- [What the task requires]: Retype the records exactly, from the first line through the line that contains "1114, 1122, 1142]", including both ends.
----------------
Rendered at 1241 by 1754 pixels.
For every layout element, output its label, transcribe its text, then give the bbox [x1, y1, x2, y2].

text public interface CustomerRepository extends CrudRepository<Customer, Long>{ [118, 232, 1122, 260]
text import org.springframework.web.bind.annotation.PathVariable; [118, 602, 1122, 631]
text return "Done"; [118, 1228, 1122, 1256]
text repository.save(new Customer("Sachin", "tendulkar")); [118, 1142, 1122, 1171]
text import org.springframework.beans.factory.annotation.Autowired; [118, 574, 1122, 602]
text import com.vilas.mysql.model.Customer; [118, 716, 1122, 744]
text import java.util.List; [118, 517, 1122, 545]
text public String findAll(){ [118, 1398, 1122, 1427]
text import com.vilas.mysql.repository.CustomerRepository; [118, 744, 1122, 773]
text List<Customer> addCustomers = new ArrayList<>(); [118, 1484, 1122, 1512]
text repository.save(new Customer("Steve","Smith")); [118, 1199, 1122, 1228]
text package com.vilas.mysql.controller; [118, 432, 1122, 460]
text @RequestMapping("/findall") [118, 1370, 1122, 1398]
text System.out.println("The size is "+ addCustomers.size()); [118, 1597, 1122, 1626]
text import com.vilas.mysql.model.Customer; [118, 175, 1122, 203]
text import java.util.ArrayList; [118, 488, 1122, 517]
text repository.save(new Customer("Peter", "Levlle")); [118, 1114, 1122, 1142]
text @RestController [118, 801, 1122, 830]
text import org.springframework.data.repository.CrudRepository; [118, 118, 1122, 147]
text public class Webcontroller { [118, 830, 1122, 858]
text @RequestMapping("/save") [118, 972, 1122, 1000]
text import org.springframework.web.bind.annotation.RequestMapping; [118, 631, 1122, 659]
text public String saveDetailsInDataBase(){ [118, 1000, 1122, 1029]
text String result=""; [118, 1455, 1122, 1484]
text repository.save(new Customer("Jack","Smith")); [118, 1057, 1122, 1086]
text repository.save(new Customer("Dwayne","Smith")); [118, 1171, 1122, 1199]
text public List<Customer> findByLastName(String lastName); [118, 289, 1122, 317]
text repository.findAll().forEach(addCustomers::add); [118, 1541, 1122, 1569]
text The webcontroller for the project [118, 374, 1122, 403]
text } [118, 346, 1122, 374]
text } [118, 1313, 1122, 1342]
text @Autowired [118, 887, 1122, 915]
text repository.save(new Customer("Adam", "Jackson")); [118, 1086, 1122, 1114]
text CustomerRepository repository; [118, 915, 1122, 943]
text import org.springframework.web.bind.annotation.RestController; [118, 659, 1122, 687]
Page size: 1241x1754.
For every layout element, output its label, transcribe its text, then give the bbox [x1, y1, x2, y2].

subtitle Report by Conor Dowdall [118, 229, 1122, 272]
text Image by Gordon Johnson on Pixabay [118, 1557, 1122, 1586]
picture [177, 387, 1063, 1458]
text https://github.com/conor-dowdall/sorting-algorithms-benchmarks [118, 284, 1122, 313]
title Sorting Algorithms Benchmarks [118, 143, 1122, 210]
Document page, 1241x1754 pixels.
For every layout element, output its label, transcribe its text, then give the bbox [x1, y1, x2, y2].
----------------
- [Correct response]:
Rendered at 1241 by 1754 pixels.
For every layout element, output its label, transcribe its text, then give the bbox [x1, y1, x2, y2].

text public interface CustomerRepository extends CrudRepository<Customer, Long>{ [118, 232, 1122, 260]
text import org.springframework.web.bind.annotation.PathVariable; [118, 602, 1122, 631]
text return "Done"; [118, 1228, 1122, 1256]
text repository.save(new Customer("Sachin", "tendulkar")); [118, 1142, 1122, 1171]
text import org.springframework.beans.factory.annotation.Autowired; [118, 574, 1122, 602]
text import com.vilas.mysql.model.Customer; [118, 716, 1122, 744]
text import java.util.List; [118, 517, 1122, 545]
text public String findAll(){ [118, 1398, 1122, 1427]
text import com.vilas.mysql.repository.CustomerRepository; [118, 744, 1122, 773]
text List<Customer> addCustomers = new ArrayList<>(); [118, 1484, 1122, 1512]
text repository.save(new Customer("Steve","Smith")); [118, 1199, 1122, 1228]
text package com.vilas.mysql.controller; [118, 432, 1122, 460]
text @RequestMapping("/findall") [118, 1370, 1122, 1398]
text System.out.println("The size is "+ addCustomers.size()); [118, 1597, 1122, 1626]
text import com.vilas.mysql.model.Customer; [118, 175, 1122, 203]
text import java.util.ArrayList; [118, 488, 1122, 517]
text repository.save(new Customer("Peter", "Levlle")); [118, 1114, 1122, 1142]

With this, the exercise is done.